[Exercise data]
↓

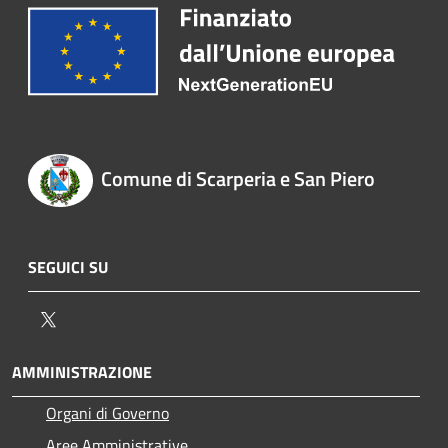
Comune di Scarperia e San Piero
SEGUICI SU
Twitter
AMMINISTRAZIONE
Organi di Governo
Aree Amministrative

↑
↓

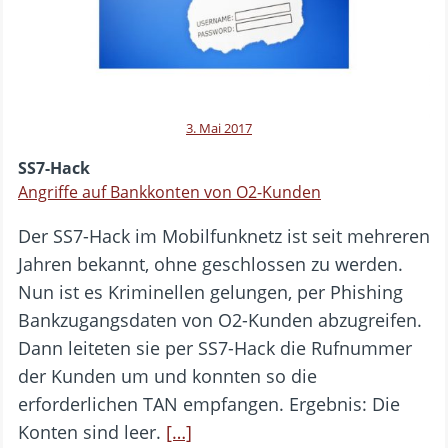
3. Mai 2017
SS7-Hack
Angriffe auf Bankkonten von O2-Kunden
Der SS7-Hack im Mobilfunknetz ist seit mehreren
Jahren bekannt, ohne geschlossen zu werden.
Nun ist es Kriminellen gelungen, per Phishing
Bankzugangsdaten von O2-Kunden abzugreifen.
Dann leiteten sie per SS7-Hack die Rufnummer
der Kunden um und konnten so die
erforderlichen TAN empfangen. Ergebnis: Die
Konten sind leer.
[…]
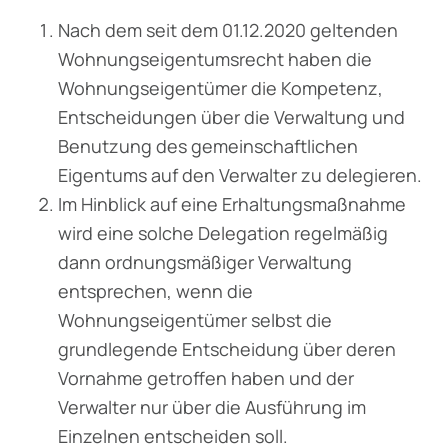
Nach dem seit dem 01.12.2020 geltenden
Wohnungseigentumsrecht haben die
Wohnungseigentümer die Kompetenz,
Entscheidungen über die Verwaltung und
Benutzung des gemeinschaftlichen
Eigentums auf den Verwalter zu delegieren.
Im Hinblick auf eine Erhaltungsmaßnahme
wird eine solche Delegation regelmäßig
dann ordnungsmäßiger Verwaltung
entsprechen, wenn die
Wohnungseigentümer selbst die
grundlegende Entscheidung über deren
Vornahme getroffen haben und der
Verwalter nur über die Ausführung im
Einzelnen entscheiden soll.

↑

[What to work on] Find the line with "Comune di Scarperia e San Piero" in the material above. Reproduce it and each line after it up to and including the line with "Aree Amministrative".

[Answer space]
Comune di Scarperia e San Piero
SEGUICI SU
Twitter
AMMINISTRAZIONE
Organi di Governo
Aree Amministrative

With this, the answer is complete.